For sockeye to make it to their spawning grounds in Central Idaho, the journey requires an upriver swim of roughly 900 miles, past eight dams. This year, because of the warming waters, a large team trapped and trucked fish past Lower Granite Dam and drove them to Eagle Hatchery, outside Boise. In all, they trapped 51 fish over about 15 days.
But genetic analysis found something odd once the fish were at the hatchery, Kiefer said.
“It turns out that 16 of them were actually Mid-Columbia sockeye,” he said, strange for salmon because they don’t normally make wrong turns on the journey back to their spawning grounds.
“The Mid-Columbia fish were facing the same brutal migration conditions as well,” Kiefer said. “They got confused, and some of them went up the Snake [River] all the way to Lower Granite.”
Those fish weren’t released into Redfish or Pettit lakes and were not incorporated in the Snake River sockeye broodstock.
What this all means for future Snake River sockeye runs: no one knows for sure, said NOAA’s Ritchie Graves.
“If this is a one-in-50 year event, that’s something where you can just shrug your shoulders, live with it, and move on. If this is a one-in-four year event or one-in-five year event, then that’s going to be much more serious,” Graves said. “And we don’t know right now.”

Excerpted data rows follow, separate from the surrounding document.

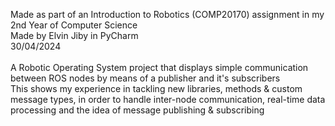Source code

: Made as part of an Introduction to Robotics (COMP20170) assignment in my 2nd Year of Computer Science<br/>
Made by Elvin Jiby in PyCharm<br/>
30/04/2024<br/>
<br/>
A Robotic Operating System project that displays simple communication between ROS nodes by means of a publisher and it's subscribers<br/>
This shows my experience in tackling new libraries, methods & custom message types, in order to handle inter-node communication, real-time data processing and the idea of message publishing & subscribing<br/>
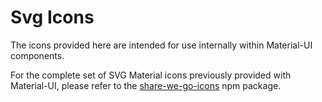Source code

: # Svg Icons

The icons provided here are intended for use internally within Material-UI components.

For the complete set of SVG Material icons previously provided with Material-UI,
please refer to the [share-we-go-icons](https://www.npmjs.com/package/share-we-go-icons) npm package.
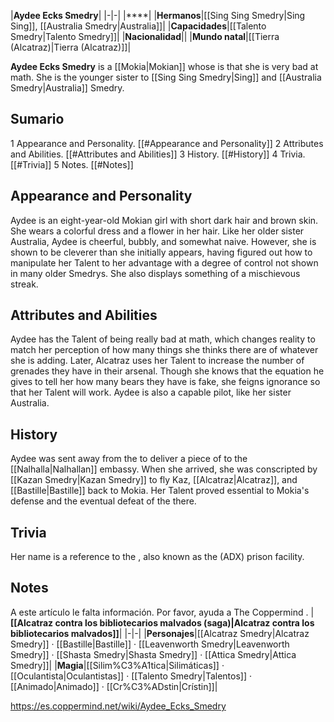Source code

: |**Aydee Ecks Smedry**|
|-|-|
|****|
|**Hermanos**|[[Sing Sing Smedry\|Sing Sing]], [[Australia Smedry\|Australia]]|
|**Capacidades**|[[Talento Smedry\|Talento Smedry]]|
|**Nacionalidad**||
|**Mundo natal**|[[Tierra (Alcatraz)\|Tierra (Alcatraz)]]|

**Aydee Ecks Smedry** is a [[Mokia\|Mokian]]  whose  is that she is very bad at math. She is the younger sister to [[Sing Sing Smedry\|Sing]] and [[Australia Smedry\|Australia]] Smedry.

## Sumario

1 Appearance and Personality. [[#Appearance and Personality]] 
2 Attributes and Abilities. [[#Attributes and Abilities]] 
3 History. [[#History]] 
4 Trivia. [[#Trivia]] 
5 Notes. [[#Notes]] 


## Appearance and Personality
Aydee is an eight-year-old Mokian girl with short dark hair and brown skin. She wears a colorful dress and a flower in her hair.
Like her older sister Australia, Aydee is cheerful, bubbly, and somewhat naive. However, she is shown to be cleverer than she initially appears, having figured out how to manipulate her Talent to her advantage with a degree of control not shown in many older Smedrys. She also displays something of a mischievous streak.

## Attributes and Abilities
Aydee has the Talent of being really bad at math, which changes reality to match her perception of how many things she thinks there are of whatever she is adding.
Later, Alcatraz uses her Talent to increase the number of  grenades they have in their arsenal. Though she knows that the equation he gives to tell her how many bears they have is fake, she feigns ignorance so that her Talent will work.
Aydee is also a capable pilot, like her sister Australia.

## History
Aydee was sent away from the  to deliver a piece of  to the [[Nalhalla\|Nalhallan]] embassy. When she arrived, she was conscripted by [[Kazan Smedry\|Kazan Smedry]] to fly Kaz, [[Alcatraz\|Alcatraz]], and [[Bastille\|Bastille]] back to Mokia. Her Talent proved essential to Mokia's defense and the eventual defeat of the  there.

## Trivia
Her name is a reference to the , also known as the (ADX) prison facility.
## Notes

A este artículo le falta información. Por favor, ayuda a The Coppermind .
|**[[Alcatraz contra los bibliotecarios malvados (saga)\|Alcatraz contra los bibliotecarios malvados]]**|
|-|-|
|**Personajes**|[[Alcatraz Smedry\|Alcatraz Smedry]] · [[Bastille\|Bastille]] · [[Leavenworth Smedry\|Leavenworth Smedry]] · [[Shasta Smedry\|Shasta Smedry]] · [[Attica Smedry\|Attica Smedry]]|
|**Magia**|[[Silim%C3%A1tica\|Silimáticas]] · [[Oculantista\|Oculantistas]] · [[Talento Smedry\|Talentos]] · [[Animado\|Animado]] · [[Cr%C3%ADstin\|Crístin]]|



https://es.coppermind.net/wiki/Aydee_Ecks_Smedry
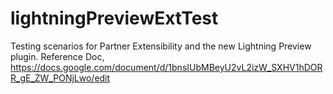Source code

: # lightningPreviewExtTest

Testing scenarios for Partner Extensibility and the new Lightning Preview plugin. Reference Doc, <https://docs.google.com/document/d/1bnsIUbMBeyU2vL2izW_SXHV1hDORR_gE_ZW_PONjLwo/edit>
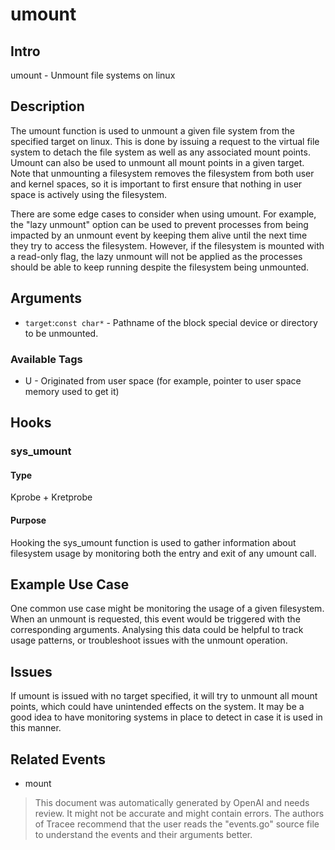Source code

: 
# umount

## Intro
umount - Unmount file systems on linux

## Description
The umount function is used to unmount a given file system from the specified target on linux. This is done by issuing a request to the virtual file system to detach the file system as well as any associated mount points. Umount can also be used to unmount all mount points in a given target. Note that unmounting a filesystem removes the filesystem from both user and kernel spaces, so it is important to first ensure that nothing in user space is actively using the filesystem.

There are some edge cases to consider when using umount. For example, the "lazy unmount" option can be used to prevent processes from being impacted by an unmount event by keeping them alive until the next time they try to access the filesystem. However, if the filesystem is mounted with a read-only flag, the lazy unmount will not be applied as the processes should be able to keep running despite the filesystem being unmounted.

## Arguments
* `target`:`const char*` - Pathname of the block special device or directory to be unmounted.

### Available Tags
* U - Originated from user space (for example, pointer to user space memory used to get it)

## Hooks
### sys_umount
#### Type
Kprobe + Kretprobe
#### Purpose
Hooking the sys_umount function is used to gather information about filesystem usage by monitoring both the entry and exit of any umount call.

## Example Use Case
One common use case might be monitoring the usage of a given filesystem. When an unmount is requested, this event would be triggered with the corresponding arguments. Analysing this data could be helpful to track usage patterns, or troubleshoot issues with the unmount operation.

## Issues
If umount is issued with no target specified, it will try to unmount all mount points, which could have unintended effects on the system. It may be a good idea to have monitoring systems in place to detect in case it is used in this manner.

## Related Events
- mount

> This document was automatically generated by OpenAI and needs review. It might
> not be accurate and might contain errors. The authors of Tracee recommend that
> the user reads the "events.go" source file to understand the events and their
> arguments better.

There wasn’t too much more that could have been done for these sockeye this year, Graves said.
Paul Wagner, with NOAA Fisheries, said there was one lesson that was learned. Every year cooler water is released from Dworshak Dam on the North Fork of the Clearwater River to help lower water temperatures at Lower Granite Dam. This year faulty data from temperature stations lead to less cool water being released over the July 4 weekend.
That caused the temperature level to creep up a lot, Wagner said.
“That was at a sort of critical time because a lot of sockeye had been there, and then the temperatures exceeded a level that really did seem to add additional stress,” Wagner said.
An extra temperature station has been added at Lower Granite Dam to resolve the problem, Wagner said.